The Wellington-based wholesale boutique founded by former Accident Compensation Corporation (ACC) chief investment officer, Nicholas Bagnall, has selected MMC as a key back-office provider.
Following an almost nine-month transition period, Bagnall’s Te Ahumairangi Investment Management (TAIM) has now formally taken over the now $1.8 billion ACC global equities portfolio with MMC providing funds administration services.
In a release last week, Bagnall said MMC was the “team that we could trust” in transitioning the ACC portfolio.
“We were also keen to work with a business that we could partner with for the longer term, guiding us from an operational perspective not only as we took over the ACC portfolio but also as we look to grow our client base in the future,” he said in the statement. “Our dealings with the team at MMC have been outstanding – they have been very responsive and we are really appreciative of the effort and support they have provided over the last few months.”

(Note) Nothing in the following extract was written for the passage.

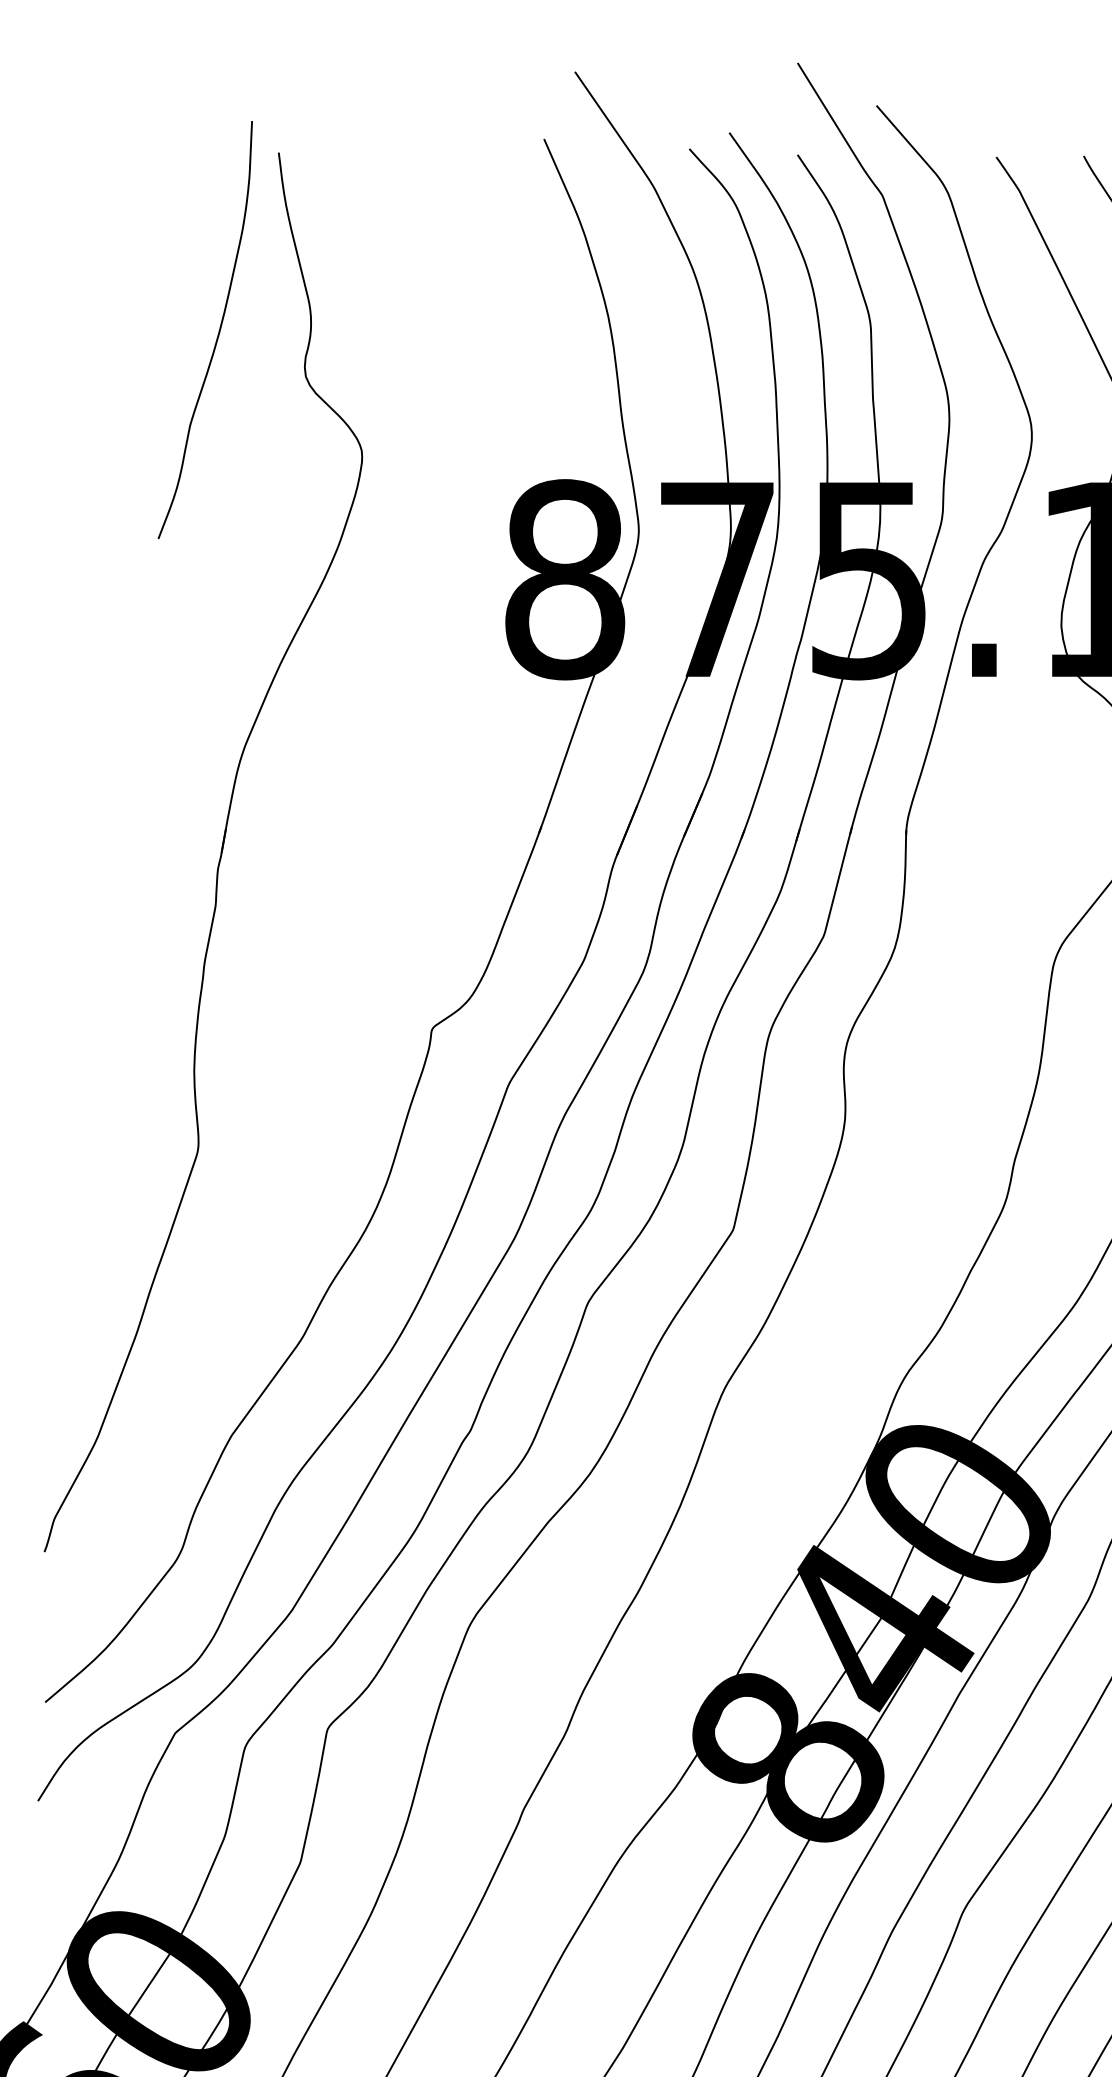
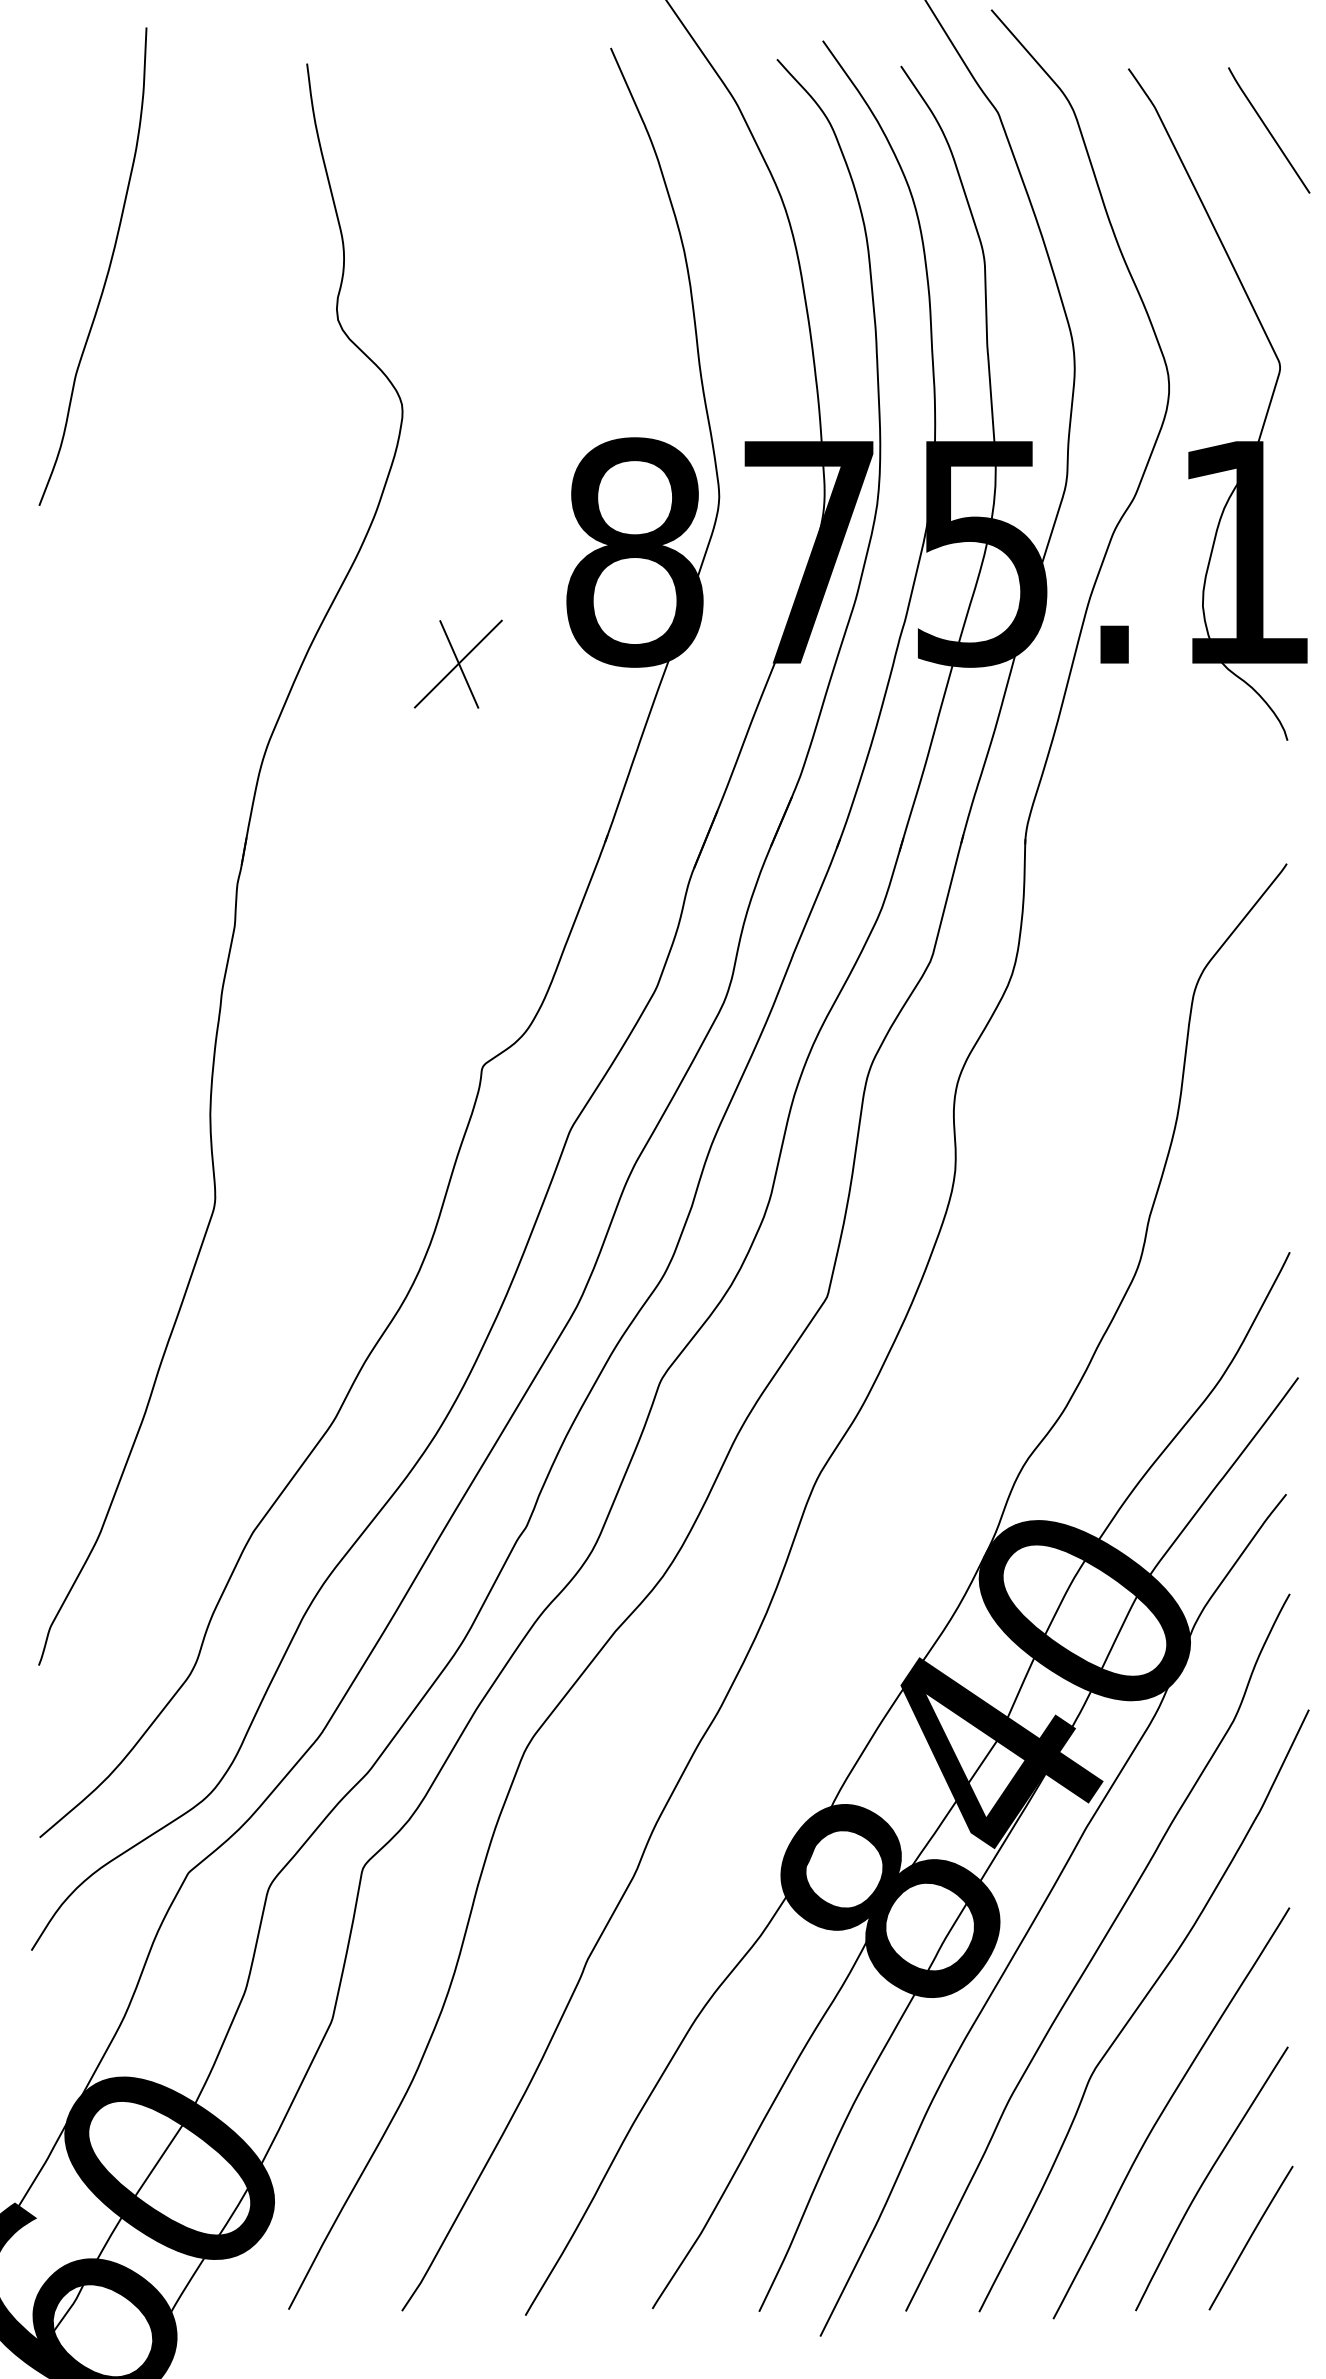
curve: (217, 333) -> (107, 270), moved
part: (410, 676) -> (457, 663), added

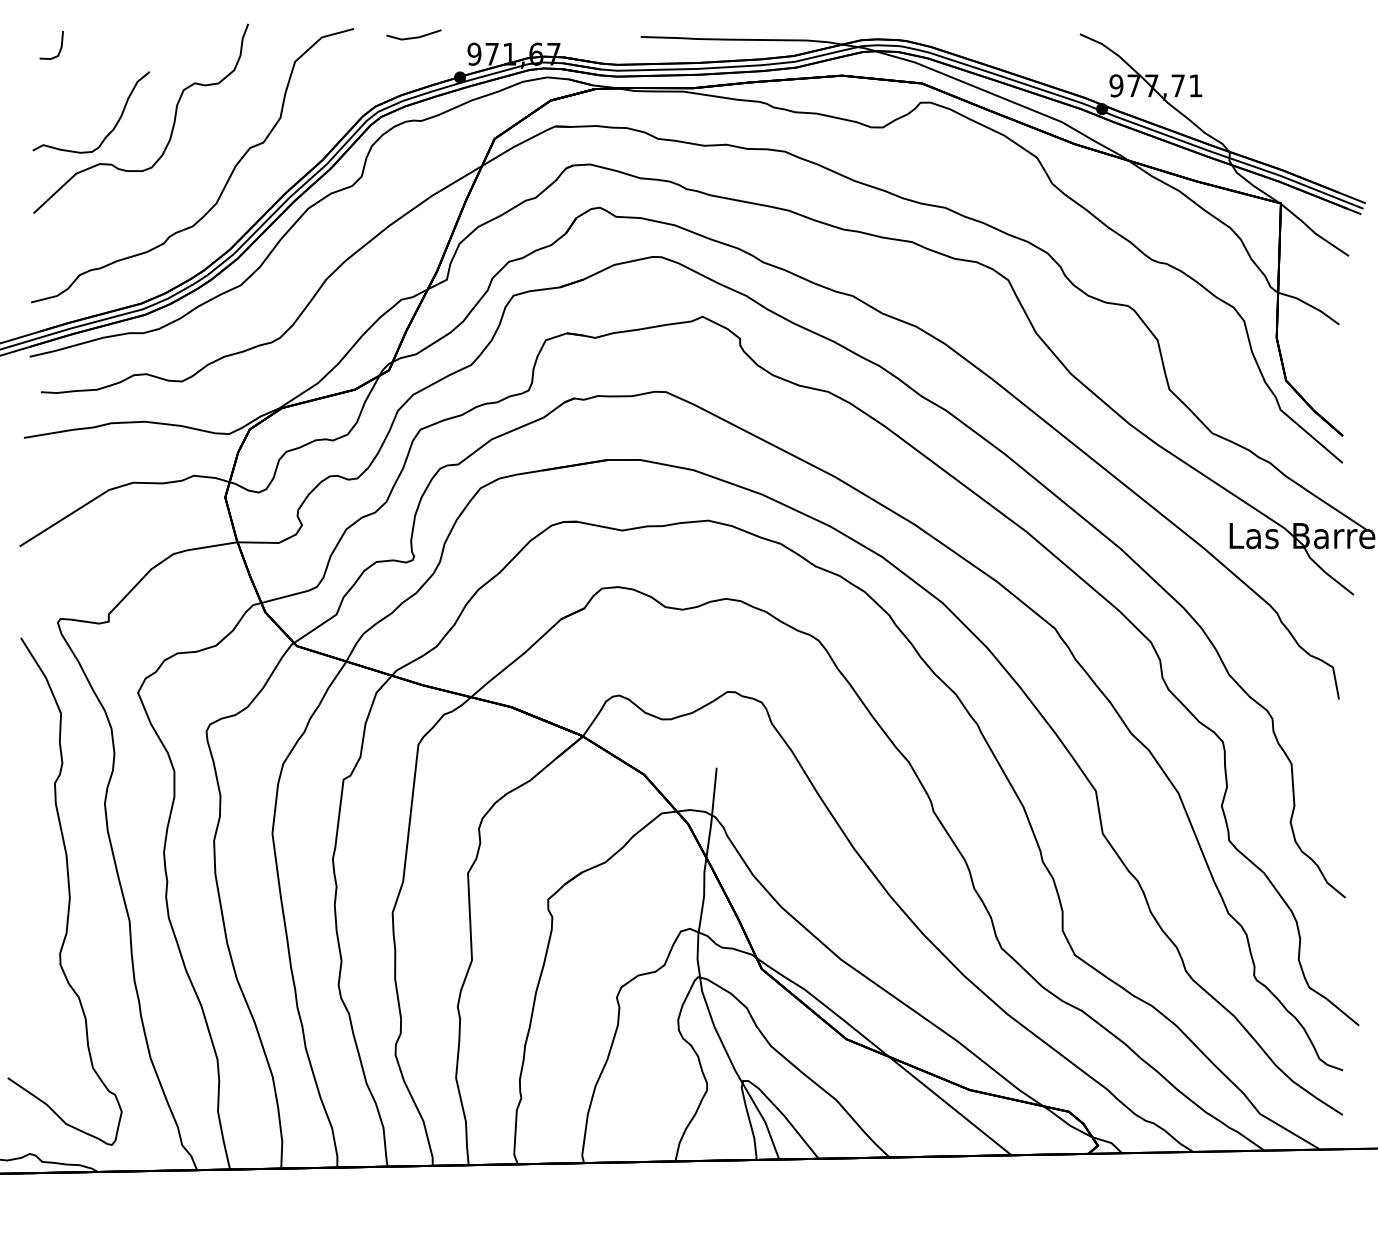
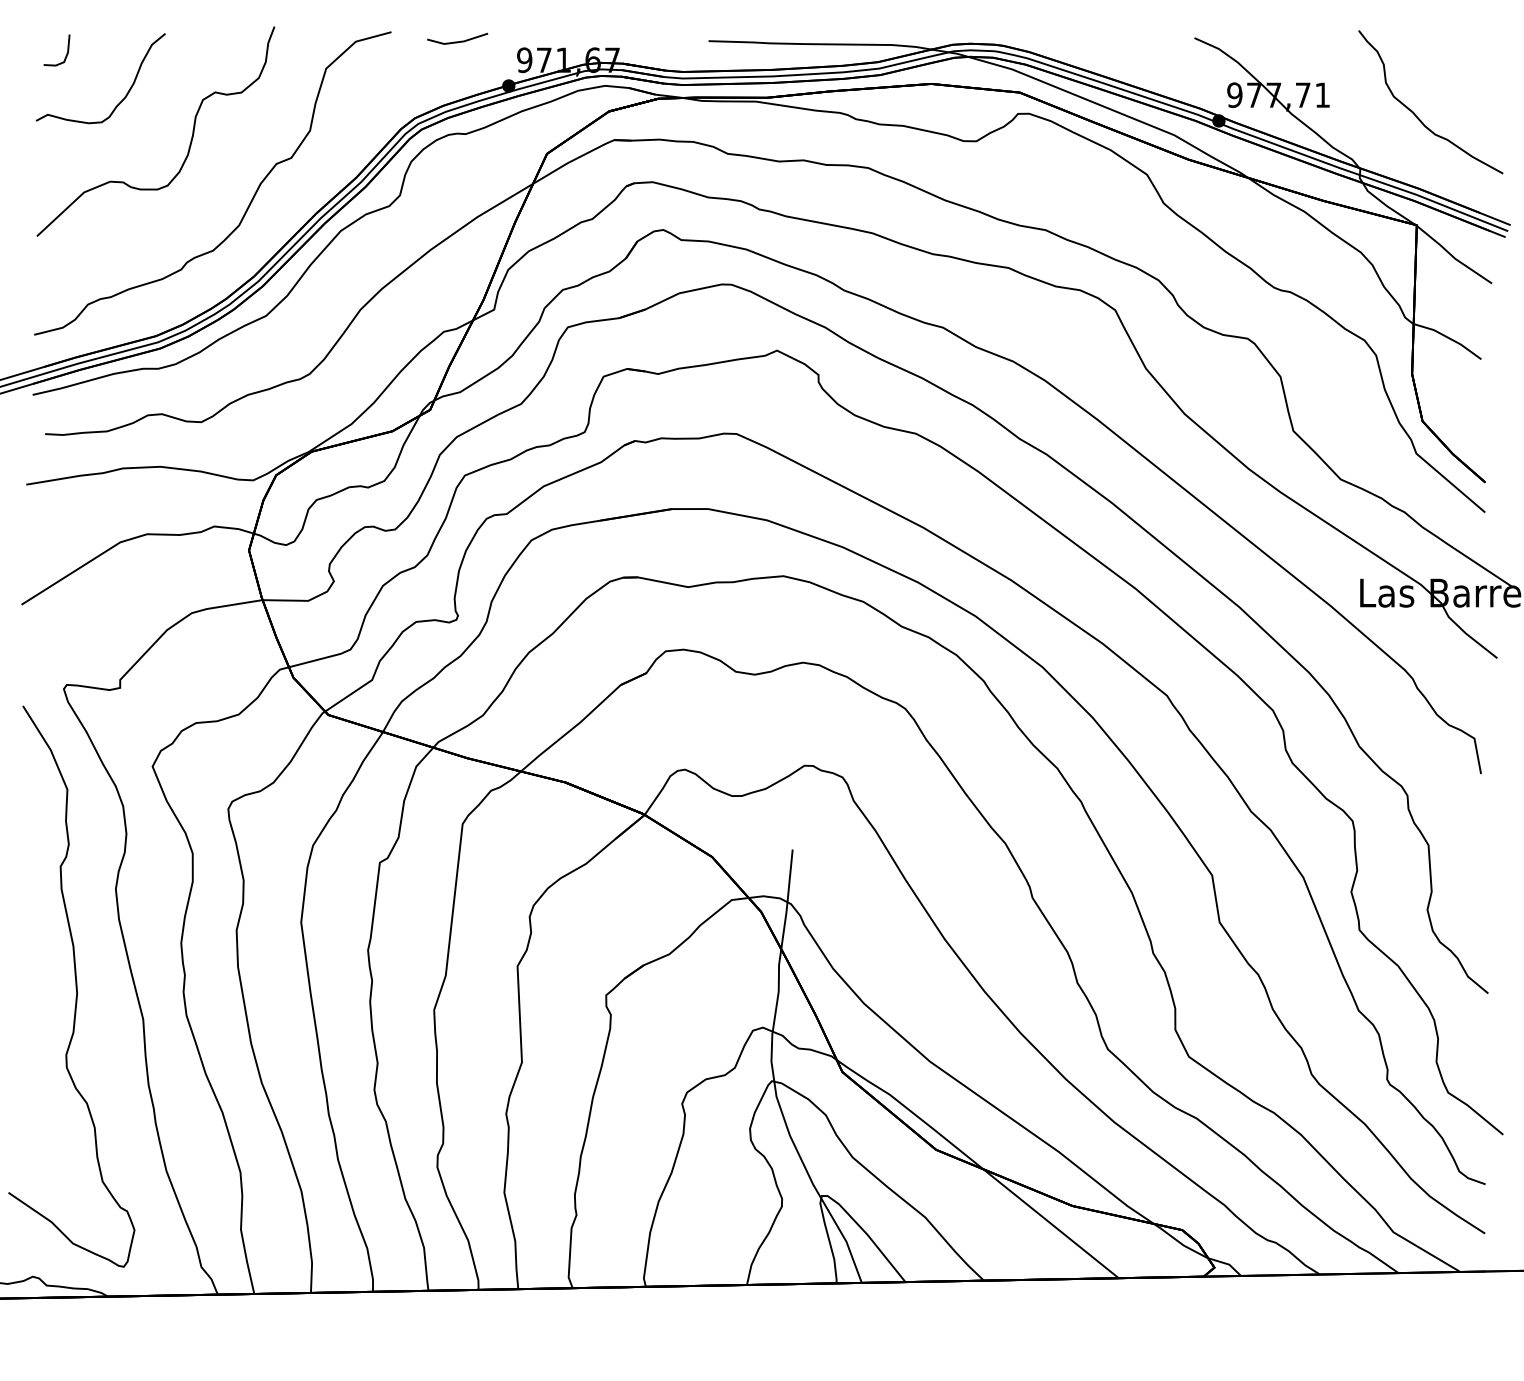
part: (1279, 102) -> (1415, 113), added
part: (115, 124) -> (127, 91), moved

TAIM has a 12-month exclusive contract with ACC dating from now before it can tout for other business. Bagnall left the approximately $45 billion ACC fund last November with an agreement to take over its then $1.6 billion in-house global equities portfolio once TAIM operations were ready.
Mercer Sentinel has been assessing TAIM as part of the ACC manager due diligence.
Vedran Babic, MMC chief, said in the release that the Auckland fund administrator had “worked together with Nicholas to shape our service offering to seamlessly integrate” with the TAIM business.
“We are pleased to have been able to help another new entrant into the New Zealand market and provide them with the necessary infrastructure to accelerate their success,” Babic said.
MMC now has more than $83 billion in funds under administration on behalf of over 100 clients including its recent acquisition, the Aegis investment platform.
In other late-breaking news last week, NZ broking house – and now Australian investment bank – Jarden announced a split with long-term ‘strategic partner’, Credit Suisse Australia.
Jarden entered the Australian investment banking market in May with an aggressive round of hires from incumbents including UBS, Goldman Sachs and Credit Suisse.
Just prior to the divorce, Euromoney reported that Jarden had already lured a former Credit Suisse client, HomeCo, in a joint A$140 million equity raising with Goldman Sachs.
Sarah Rennie, one of the Jarden Australia new recruits told Euromoney: “[Jarden] has been on a growth and acquisition path over the past five years in New Zealand.
“With Australia and New Zealand’s capital markets becoming increasingly synchronized, Jarden has for some time been looking at growth opportunities in the Australian market… to take advantage of changes in the industry to establish a position of strength in Australia’s capital markets.”
Credit Suisse and Jarden said in a joint release they had ended their 30-year relationship “given the evolving strategic priorities of both firms”.
“There will be an orderly transition over the coming months,” the release says.